Like I said, since then, we've just been at home organizing, cleaning, building furniture. And, watching the Olympics. It's been pretty fun to be on vacation while the Olympics are on. There's a twelve hour time difference, so at night starting at 8pm you can watch live. You can watch reruns from overnight during the day though, on channels like MSNBC. Thank goodness for that because at night, all they show is swimming, gymnastics, and volleyball. I guess these are sports where the Americans are expected to do quite well so they think they'll appeal most to viewers... but after a week I'm a little tired of them.
The best event I watched so far was a rerun of whitewater kayaking (did you even know that was a sport? they play in on a man-made course in Beijing!) where the Americans weren't even competing. I was cheering for the guy from Togo and he won the silver medal, his country's first Olympic medal ever! That's exciting. And, Glen and I watched Poland vs.... (I can't remember) play Handball... which is like soccer except with your hands. It kind of looks like lacrosse without sticks or basketball without dribbling. The players don't wear any pads but they're constantly knocking each other on the gym floor. Craziness! We couldn't really discern any rules. We also watched some fencing but I really have no idea what's going on when I watch that.
So, last night I was very excited to see that track and field had finally started! Something to freshen up our evenings. An American girl got the bronze in the 10,000 meters, only the third time for an American to place in that event. I also saw pieces of reruns from the women's septathalon -- it's fun to see all the crazy things they make one person do. I hope that when the basketball tournament gets closer to the finals that they'll move those games into prime time. They've been playing them at 7pm Beijing time, 7am our time and we haven't been able to catch any reruns.

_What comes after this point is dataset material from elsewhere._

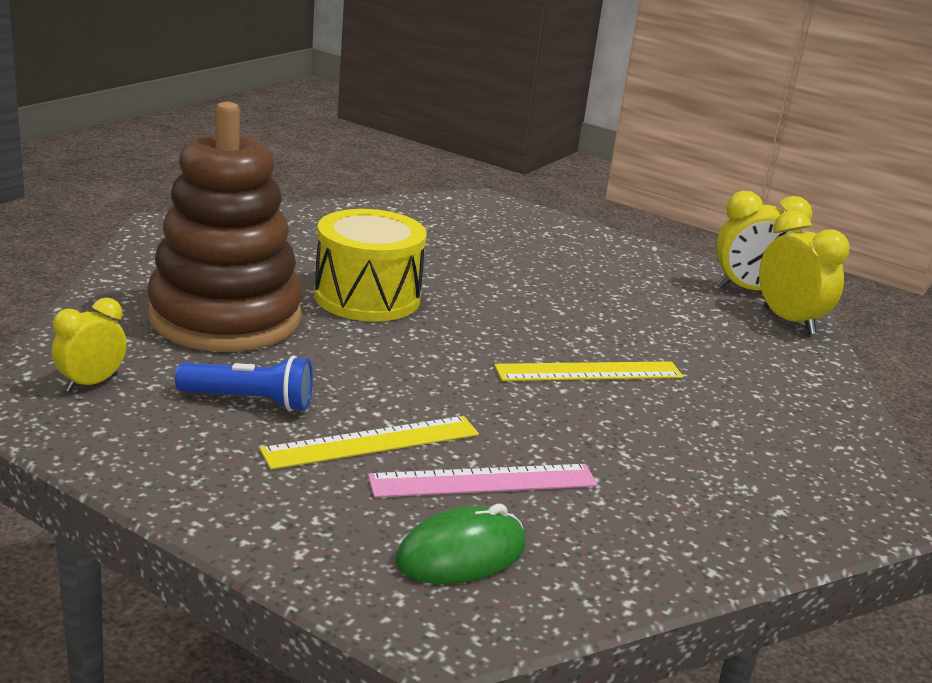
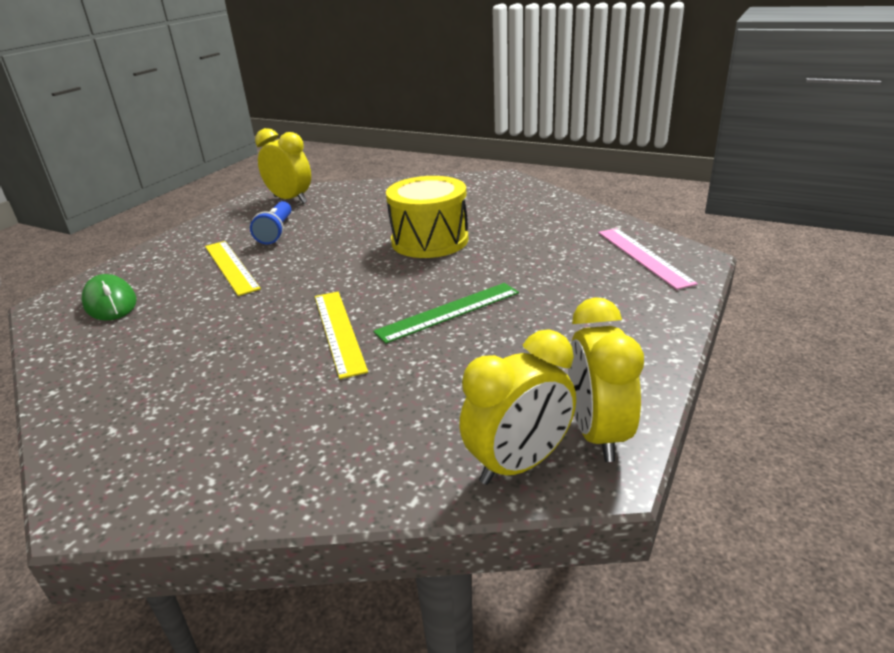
camera: 90 degrees right, 5 degrees up
yellow clock [52,298,127,392] -> yellow clock [255,128,311,204], size x1.56
brown stacking toy [147,102,303,352] -> none
pink ruler [368,464,598,497] -> pink ruler moved to [598,228,698,290]
none -> green ruler [373,283,519,344]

And before we say goodbye to swimming, we've got one more Phelps race. Last night was amazing!! I hope you watched. He was going to lose and then somehow moved his arms faster than the speed of light during his last stroke and touched 0.01 before the other guy. And afterwards, he always seems truly humble about it and gives comments to the interviewers that make you actually like him. So, I don't mind the emphasis on him... I could just do with a couple fewer montages of clips set to moving music.
That's the end of the Alyson Olympics Digest. I think I rambled about that because as soon as I finish this I'm going to go read for my Psych rotation that starts on Monday, and I am absolutely freaked out about that. "It'll be fine" -- I know, I know. But I took an entire year off of med school and you can't imagine how out of the groove I feel. I don't know how much I'll be writing once that starts so, adios for the time being and wish me luck!